§ **WHAT THE TASK REQUIRES**
Please write out the listing exactly, leaving each picture out.
*** DATA FOR PROCESSING ***
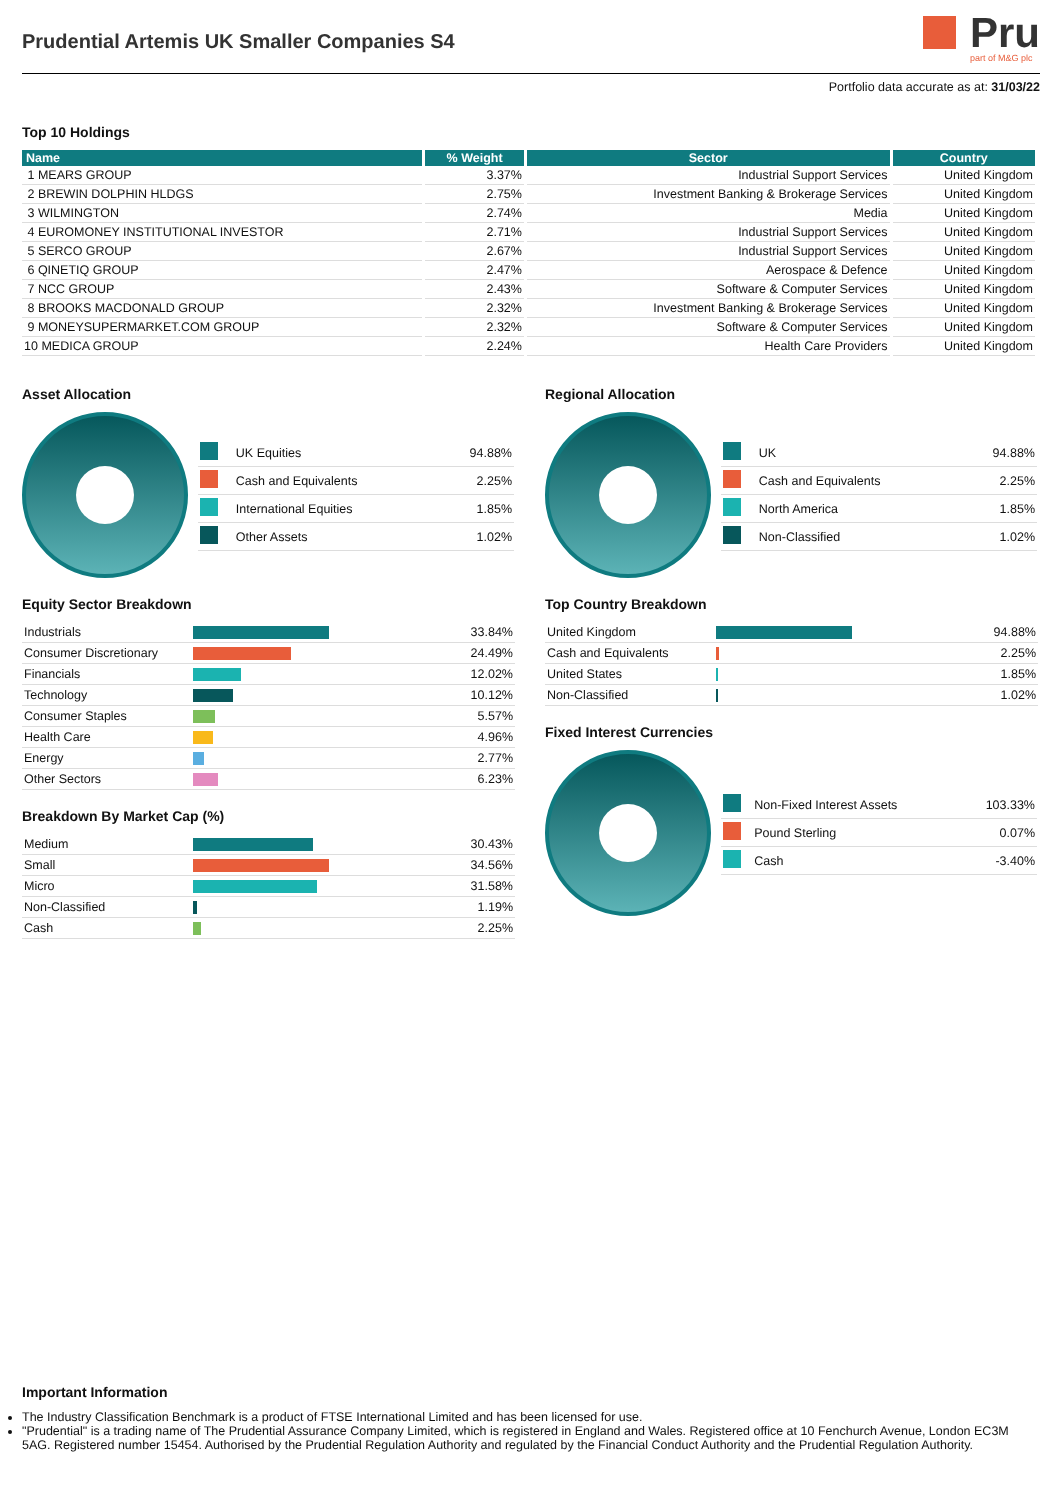Prudential Artemis UK Smaller Companies S4
Pru
part of M&G plc
Portfolio data accurate as at: 31/03/22
Top 10 Holdings
| Name | % Weight | Sector | Country |
| --- | --- | --- | --- |
| 1 MEARS GROUP | 3.37% | Industrial Support Services | United Kingdom |
| 2 BREWIN DOLPHIN HLDGS | 2.75% | Investment Banking & Brokerage Services | United Kingdom |
| 3 WILMINGTON | 2.74% | Media | United Kingdom |
| 4 EUROMONEY INSTITUTIONAL INVESTOR | 2.71% | Industrial Support Services | United Kingdom |
| 5 SERCO GROUP | 2.67% | Industrial Support Services | United Kingdom |
| 6 QINETIQ GROUP | 2.47% | Aerospace & Defence | United Kingdom |
| 7 NCC GROUP | 2.43% | Software & Computer Services | United Kingdom |
| 8 BROOKS MACDONALD GROUP | 2.32% | Investment Banking & Brokerage Services | United Kingdom |
| 9 MONEYSUPERMARKET.COM GROUP | 2.32% | Software & Computer Services | United Kingdom |
| 10 MEDICA GROUP | 2.24% | Health Care Providers | United Kingdom |
Asset Allocation
| | UK Equities | 94.88% |
| | Cash and Equivalents | 2.25% |
| | International Equities | 1.85% |
| | Other Assets | 1.02% |
Equity Sector Breakdown
| Industrials | | 33.84% |
| Consumer Discretionary | | 24.49% |
| Financials | | 12.02% |
| Technology | | 10.12% |
| Consumer Staples | | 5.57% |
| Health Care | | 4.96% |
| Energy | | 2.77% |
| Other Sectors | | 6.23% |
Breakdown By Market Cap (%)
| Medium | | 30.43% |
| Small | | 34.56% |
| Micro | | 31.58% |
| Non-Classified | | 1.19% |
| Cash | | 2.25% |
Regional Allocation
| | UK | 94.88% |
| | Cash and Equivalents | 2.25% |
| | North America | 1.85% |
| | Non-Classified | 1.02% |
Top Country Breakdown
| United Kingdom | | 94.88% |
| Cash and Equivalents | | 2.25% |
| United States | | 1.85% |
| Non-Classified | | 1.02% |
Fixed Interest Currencies
| | Non-Fixed Interest Assets | 103.33% |
| | Pound Sterling | 0.07% |
| | Cash | -3.40% |
Important Information
The Industry Classification Benchmark is a product of FTSE International Limited and has been licensed for use.
"Prudential" is a trading name of The Prudential Assurance Company Limited, which is registered in England and Wales. Registered office at 10 Fenchurch Avenue, London EC3M 5AG. Registered number 15454. Authorised by the Prudential Regulation Authority and regulated by the Financial Conduct Authority and the Prudential Regulation Authority.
***
§ **FINAL ANSWER**
Prudential Artemis UK Smaller Companies S4
Pru
part of M&G plc
Portfolio data accurate as at: 31/03/22
Top 10 Holdings
| Name | % Weight | Sector | Country |
| --- | --- | --- | --- |
| 1 MEARS GROUP | 3.37% | Industrial Support Services | United Kingdom |
| 2 BREWIN DOLPHIN HLDGS | 2.75% | Investment Banking & Brokerage Services | United Kingdom |
| 3 WILMINGTON | 2.74% | Media | United Kingdom |
| 4 EUROMONEY INSTITUTIONAL INVESTOR | 2.71% | Industrial Support Services | United Kingdom |
| 5 SERCO GROUP | 2.67% | Industrial Support Services | United Kingdom |
| 6 QINETIQ GROUP | 2.47% | Aerospace & Defence | United Kingdom |
| 7 NCC GROUP | 2.43% | Software & Computer Services | United Kingdom |
| 8 BROOKS MACDONALD GROUP | 2.32% | Investment Banking & Brokerage Services | United Kingdom |
| 9 MONEYSUPERMARKET.COM GROUP | 2.32% | Software & Computer Services | United Kingdom |
| 10 MEDICA GROUP | 2.24% | Health Care Providers | United Kingdom |
Asset Allocation
| | UK Equities | 94.88% |
| | Cash and Equivalents | 2.25% |
| | International Equities | 1.85% |
| | Other Assets | 1.02% |
Equity Sector Breakdown
| Industrials | | 33.84% |
| Consumer Discretionary | | 24.49% |
| Financials | | 12.02% |
| Technology | | 10.12% |
| Consumer Staples | | 5.57% |
| Health Care | | 4.96% |
| Energy | | 2.77% |
| Other Sectors | | 6.23% |
Breakdown By Market Cap (%)
| Medium | | 30.43% |
| Small | | 34.56% |
| Micro | | 31.58% |
| Non-Classified | | 1.19% |
| Cash | | 2.25% |
Regional Allocation
| | UK | 94.88% |
| | Cash and Equivalents | 2.25% |
| | North America | 1.85% |
| | Non-Classified | 1.02% |
Top Country Breakdown
| United Kingdom | | 94.88% |
| Cash and Equivalents | | 2.25% |
| United States | | 1.85% |
| Non-Classified | | 1.02% |
Fixed Interest Currencies
| | Non-Fixed Interest Assets | 103.33% |
| | Pound Sterling | 0.07% |
| | Cash | -3.40% |
Important Information
The Industry Classification Benchmark is a product of FTSE International Limited and has been licensed for use.
"Prudential" is a trading name of The Prudential Assurance Company Limited, which is registered in England and Wales. Registered office at 10 Fenchurch Avenue, London EC3M 5AG. Registered number 15454. Authorised by the Prudential Regulation Authority and regulated by the Financial Conduct Authority and the Prudential Regulation Authority.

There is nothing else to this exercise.